В январе 1741 г. на этом посту стояли аудитор Барановский и сержант Оберучев. Тем самым они исполняли именной указ правительницы Анны Леопольдовны, которая через гвардейского майора Альбрехта предписала Барановскому: „На том безвестном карауле имеет он смотреть во дворце <…> Елизавет Петровны: какия персоны мужеска и женска полу приезжают, також и ея высочество <…> куда изволит съезжать и как изволит возвращаться, о том бы повсядневно додавать записки по утрам ему, майору Альбрехту“, что тот и делал. Для этого Барановскому отвели специальную квартиру в соседнем с дворцом доме, из которой, по-видимому, и велось наблюдение за всеми посетителями дворца Елизаветы. Квартира-пост была строго засекречена, и о сохранении тайны ее помощника Барановского сержанта Оберучева предупреждали под страхом смерти. Утренние записки-отчеты шпионов сразу попадали к мужу правительницы, принцу Антону-Ульриху.

= = = =

ВАША ЗАДАЧА:
Допишите следующую часть текста о слежке за дворцом Елизаветы Петровны в 1741 году.

(Изображения с ограничивающими рамками)
= = = =

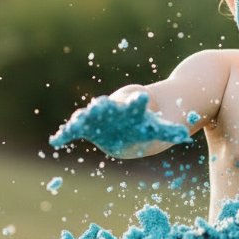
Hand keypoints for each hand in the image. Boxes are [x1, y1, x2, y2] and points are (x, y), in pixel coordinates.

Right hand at [49, 93, 193, 156]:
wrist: (133, 116)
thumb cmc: (148, 120)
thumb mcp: (160, 126)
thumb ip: (169, 130)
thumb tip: (182, 135)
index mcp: (134, 106)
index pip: (136, 102)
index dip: (137, 100)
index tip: (140, 97)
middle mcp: (114, 108)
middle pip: (109, 107)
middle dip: (104, 107)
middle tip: (100, 104)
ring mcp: (99, 116)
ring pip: (90, 115)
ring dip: (84, 118)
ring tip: (77, 121)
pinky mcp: (88, 127)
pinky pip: (75, 131)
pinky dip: (65, 134)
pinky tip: (55, 141)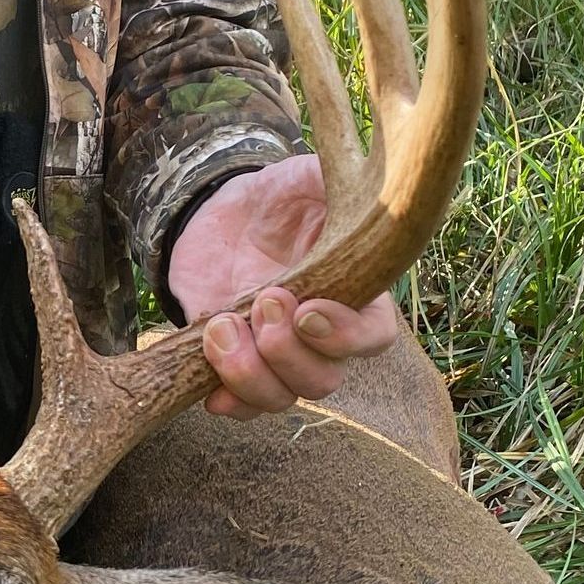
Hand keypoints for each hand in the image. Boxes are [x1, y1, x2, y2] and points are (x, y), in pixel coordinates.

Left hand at [166, 154, 399, 419]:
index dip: (345, 337)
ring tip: (221, 325)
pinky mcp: (238, 362)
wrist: (225, 214)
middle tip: (263, 299)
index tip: (307, 311)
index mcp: (356, 296)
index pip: (373, 337)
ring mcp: (279, 355)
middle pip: (323, 380)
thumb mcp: (308, 179)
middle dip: (286, 350)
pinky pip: (242, 406)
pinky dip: (228, 403)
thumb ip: (334, 184)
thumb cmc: (282, 198)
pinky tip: (209, 391)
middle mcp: (323, 337)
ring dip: (248, 374)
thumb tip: (355, 178)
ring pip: (281, 397)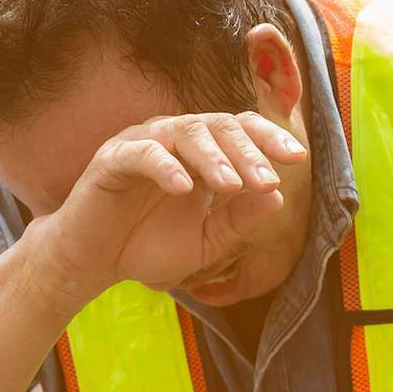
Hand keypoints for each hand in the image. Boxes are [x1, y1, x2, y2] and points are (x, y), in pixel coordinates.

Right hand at [28, 111, 306, 303]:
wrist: (95, 264)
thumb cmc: (148, 248)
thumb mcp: (206, 243)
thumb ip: (238, 221)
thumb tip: (278, 197)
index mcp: (202, 152)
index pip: (242, 130)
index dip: (270, 139)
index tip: (297, 158)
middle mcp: (175, 138)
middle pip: (219, 127)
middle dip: (247, 152)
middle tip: (267, 180)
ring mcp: (143, 143)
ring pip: (185, 132)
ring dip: (212, 157)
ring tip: (231, 184)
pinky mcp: (112, 159)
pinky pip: (142, 153)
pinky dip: (165, 167)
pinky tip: (184, 188)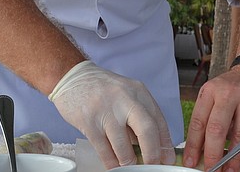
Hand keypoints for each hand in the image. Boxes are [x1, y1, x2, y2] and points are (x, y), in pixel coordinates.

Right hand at [49, 61, 173, 168]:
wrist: (72, 76)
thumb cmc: (102, 89)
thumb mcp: (126, 94)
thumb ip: (137, 116)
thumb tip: (149, 146)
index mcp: (138, 91)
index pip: (158, 120)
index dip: (165, 143)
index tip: (167, 158)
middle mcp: (125, 99)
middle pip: (147, 130)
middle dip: (152, 153)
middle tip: (152, 165)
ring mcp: (106, 110)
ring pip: (124, 145)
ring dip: (128, 161)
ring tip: (129, 166)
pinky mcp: (88, 121)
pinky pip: (104, 149)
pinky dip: (111, 162)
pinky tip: (113, 165)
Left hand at [183, 64, 239, 171]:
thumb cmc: (232, 89)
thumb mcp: (214, 98)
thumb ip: (207, 121)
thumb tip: (199, 151)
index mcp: (211, 91)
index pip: (199, 122)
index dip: (194, 145)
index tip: (191, 161)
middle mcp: (229, 93)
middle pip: (217, 128)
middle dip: (213, 154)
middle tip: (211, 170)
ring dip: (234, 157)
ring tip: (228, 170)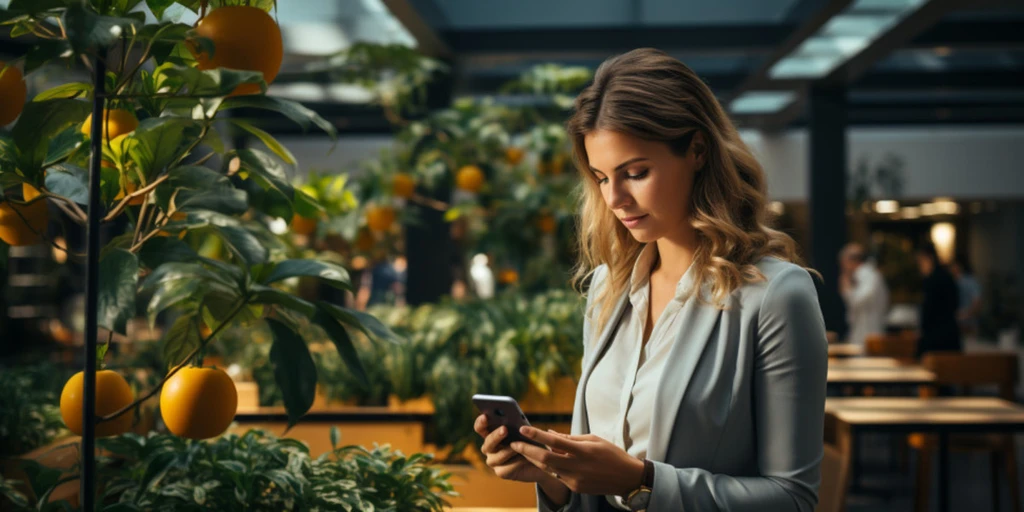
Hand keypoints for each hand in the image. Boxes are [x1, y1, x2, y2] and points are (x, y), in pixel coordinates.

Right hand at [473, 414, 556, 483]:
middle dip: (496, 435)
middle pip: (488, 442)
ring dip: (508, 451)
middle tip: (505, 429)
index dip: (481, 422)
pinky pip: (506, 468)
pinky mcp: (501, 472)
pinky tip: (524, 458)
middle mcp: (489, 448)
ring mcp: (493, 461)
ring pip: (496, 457)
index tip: (486, 416)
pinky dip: (516, 463)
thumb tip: (515, 420)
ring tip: (518, 446)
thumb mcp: (523, 430)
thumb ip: (516, 425)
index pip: (480, 427)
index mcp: (490, 434)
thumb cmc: (529, 440)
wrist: (539, 460)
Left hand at [510, 426, 644, 496]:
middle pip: (545, 459)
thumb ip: (570, 438)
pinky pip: (556, 476)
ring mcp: (575, 479)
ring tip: (522, 451)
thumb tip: (550, 433)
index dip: (537, 435)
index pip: (555, 442)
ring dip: (533, 460)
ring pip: (547, 469)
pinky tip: (540, 461)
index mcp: (583, 451)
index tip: (523, 429)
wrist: (627, 478)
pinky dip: (547, 468)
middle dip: (527, 451)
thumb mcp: (593, 439)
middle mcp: (577, 466)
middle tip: (514, 443)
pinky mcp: (575, 488)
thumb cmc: (611, 454)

= = = =

ГОТОВОЕ РЕШЕНИЕ:
Брауншвейгскую фамилию, стоявшую тогда у власти, беспокоили в первую очередь тайные связи Елизаветы с гвардейцами, а также с французским послом маркизом Шетарди, о приезде которого к Елизавете предписывалось рапортовать немедленно по начальству. Позже, на следствии по делу Миниха в 1742 г., Оберучев показал, что „Альбрехт, бывало спрашивал, не ходят ли к государыне Преображенского полку гренодиры? И он, Оберучев, на то ответствовал, что не видно, когда б они ходили“. Из допроса еще одного шпиона – Щегловитого, видно, что Миних приказывал ему нанимать извозчиков и ездить по городу вслед за экипажем Елизаветы Петровны.
Когда весной 1741 г. возникла опасность сговора Елизаветы с Минихом, то и за домом фельдмаршала установили тайный надзор. По личному указу принца Антона-Ульриха секунд-майор Василий Чичерин с урядником и десятком гренадеров „не в солдатском платье, но в шубах и в серых кафтанах“ следили за домом Миниха. Они имели инструкцию (в верности которой их заставили присягнуть), „что ежели оный фельдмаршал граф Миних поедет из двора инкогнито, не в своем платье, то б его поймать и привесть во дворец“.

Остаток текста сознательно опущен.